[Your instructions]
Copy out the lines below word for word, starting with the line that contains "order: Passeriformes" and continuing through the last line, both included.

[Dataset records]
==================================================

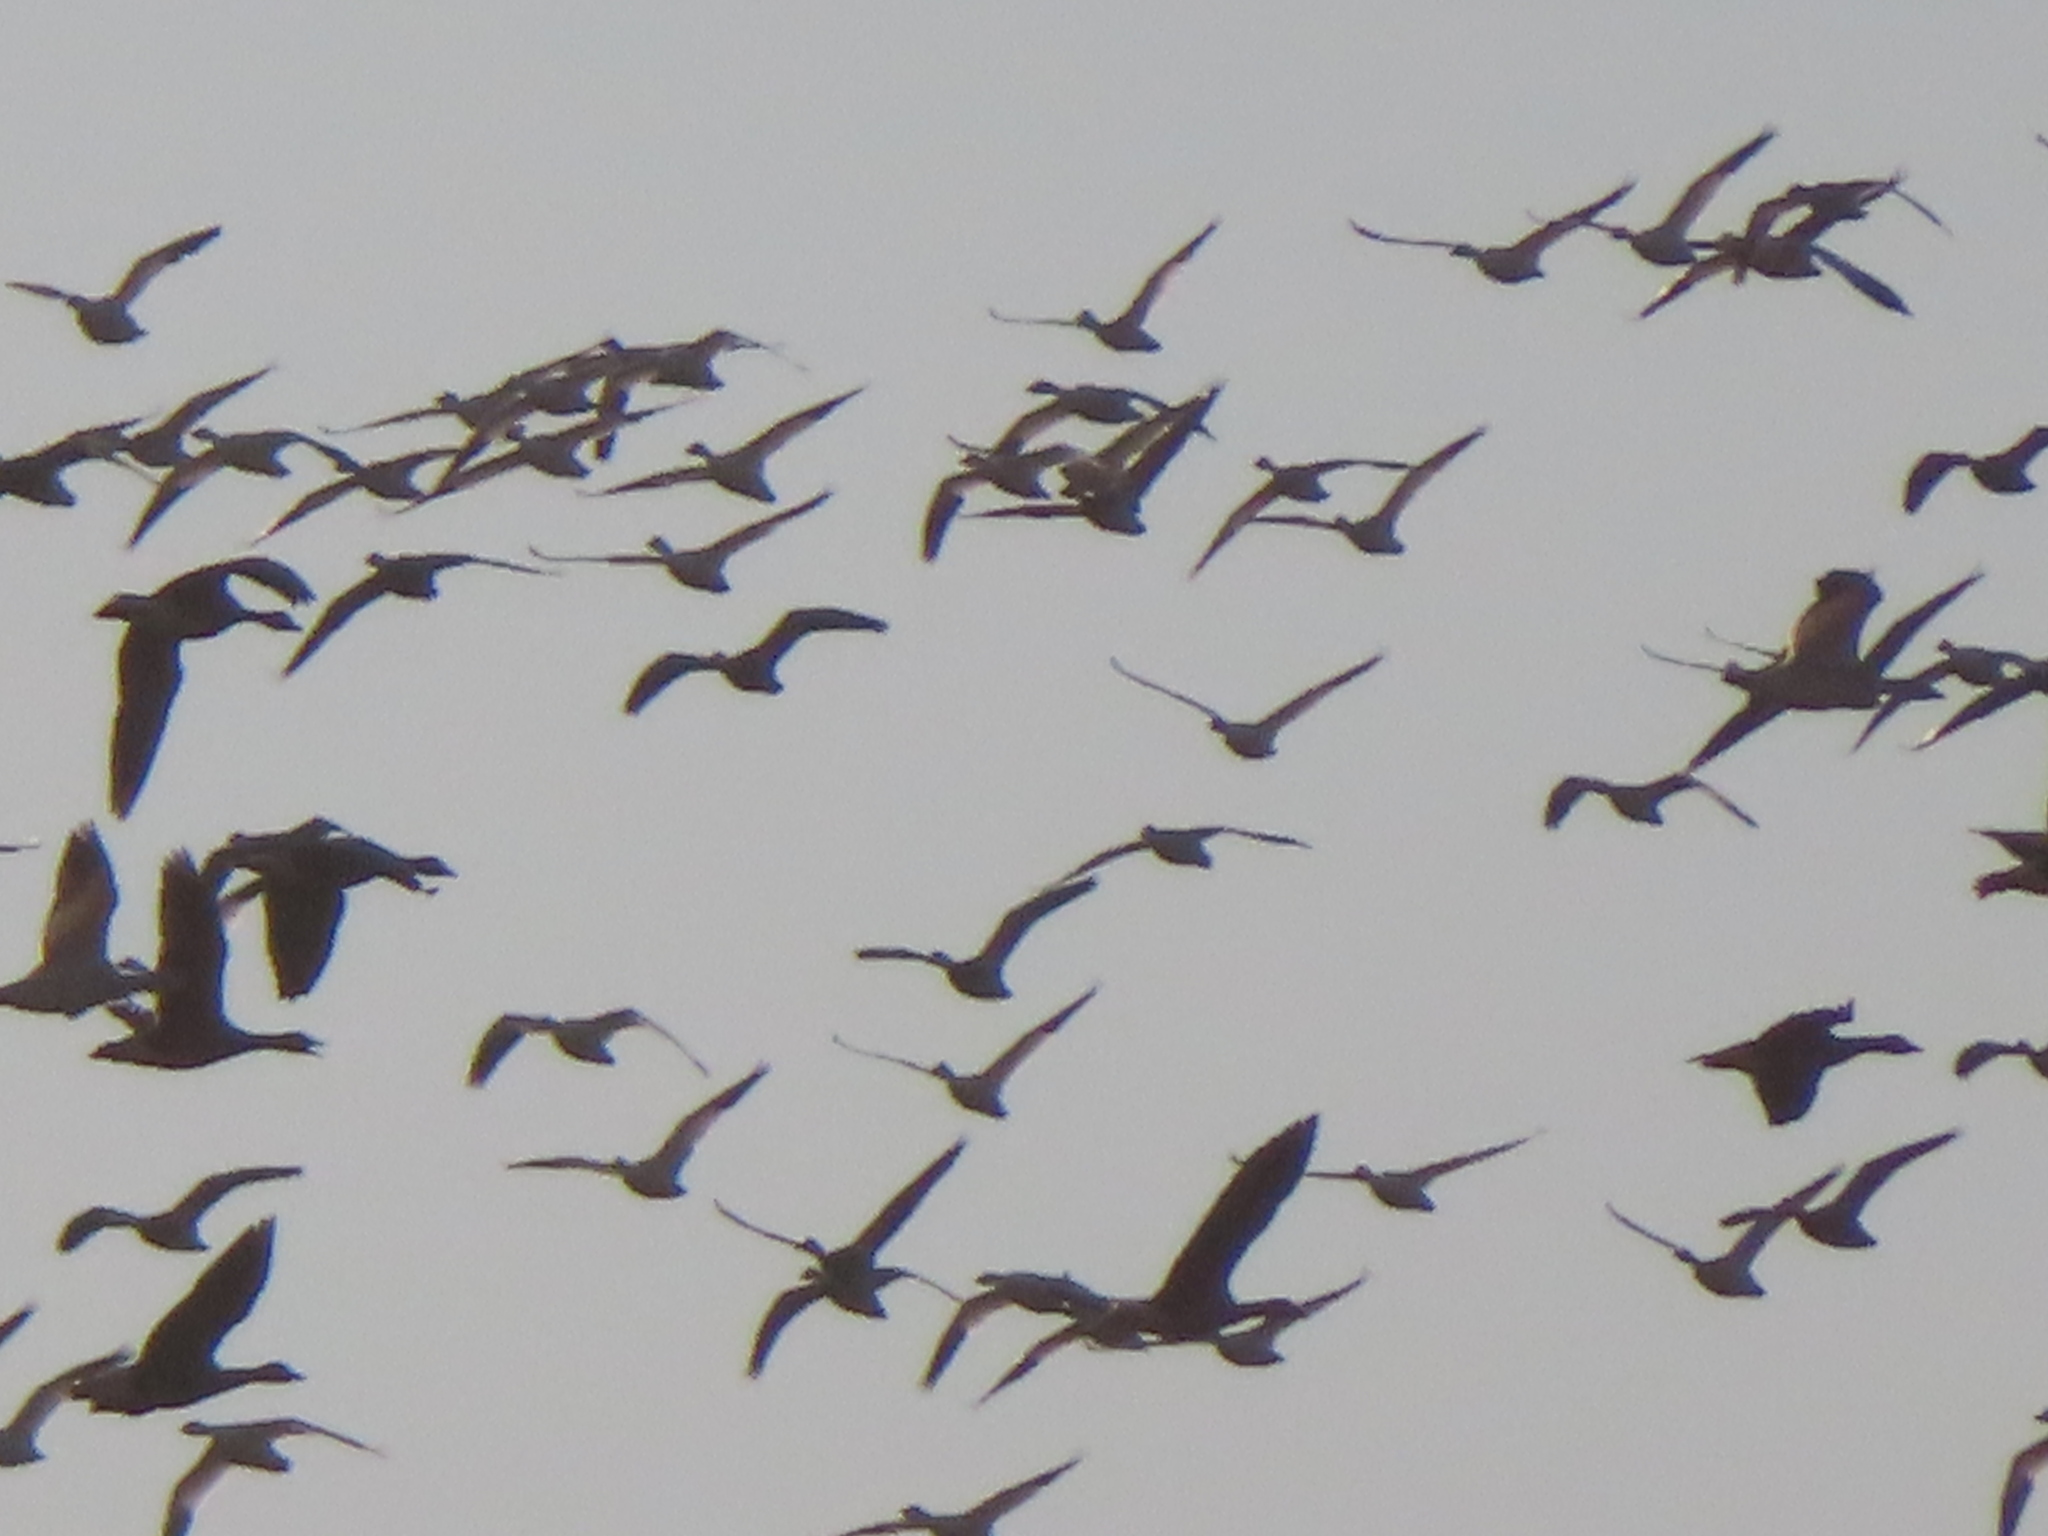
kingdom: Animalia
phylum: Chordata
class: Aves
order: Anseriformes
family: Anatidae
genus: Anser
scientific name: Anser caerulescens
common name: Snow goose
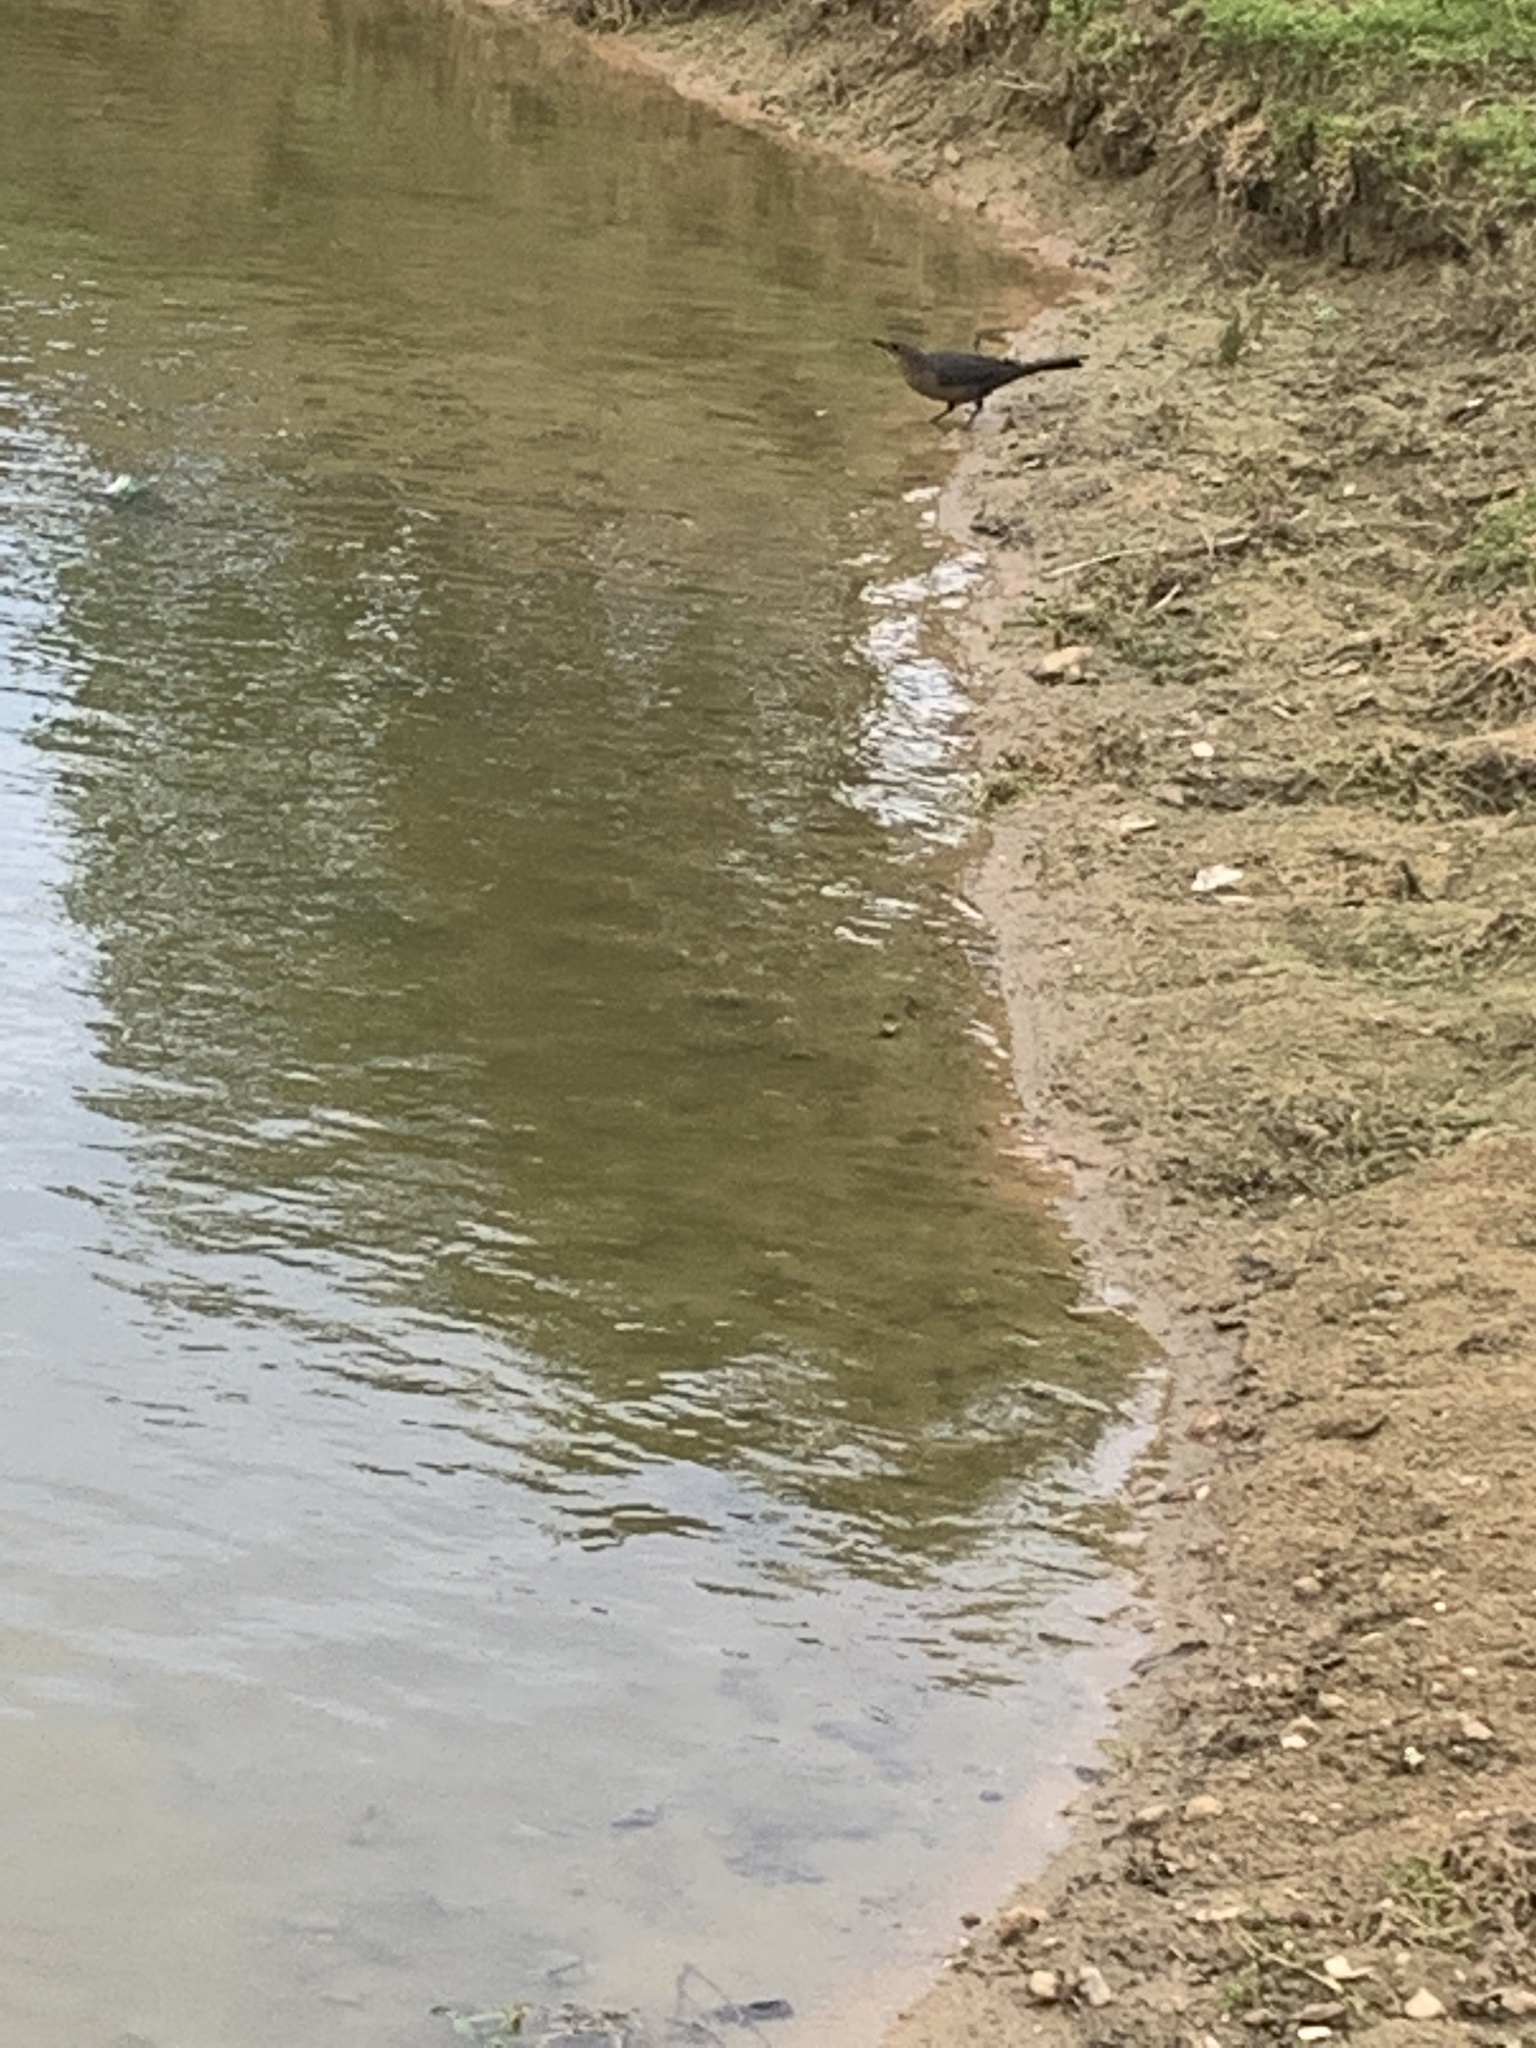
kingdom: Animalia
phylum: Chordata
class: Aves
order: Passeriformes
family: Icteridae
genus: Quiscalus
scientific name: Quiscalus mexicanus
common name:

==================================================

[Task result]
order: Passeriformes
family: Icteridae
genus: Quiscalus
scientific name: Quiscalus mexicanus
common name:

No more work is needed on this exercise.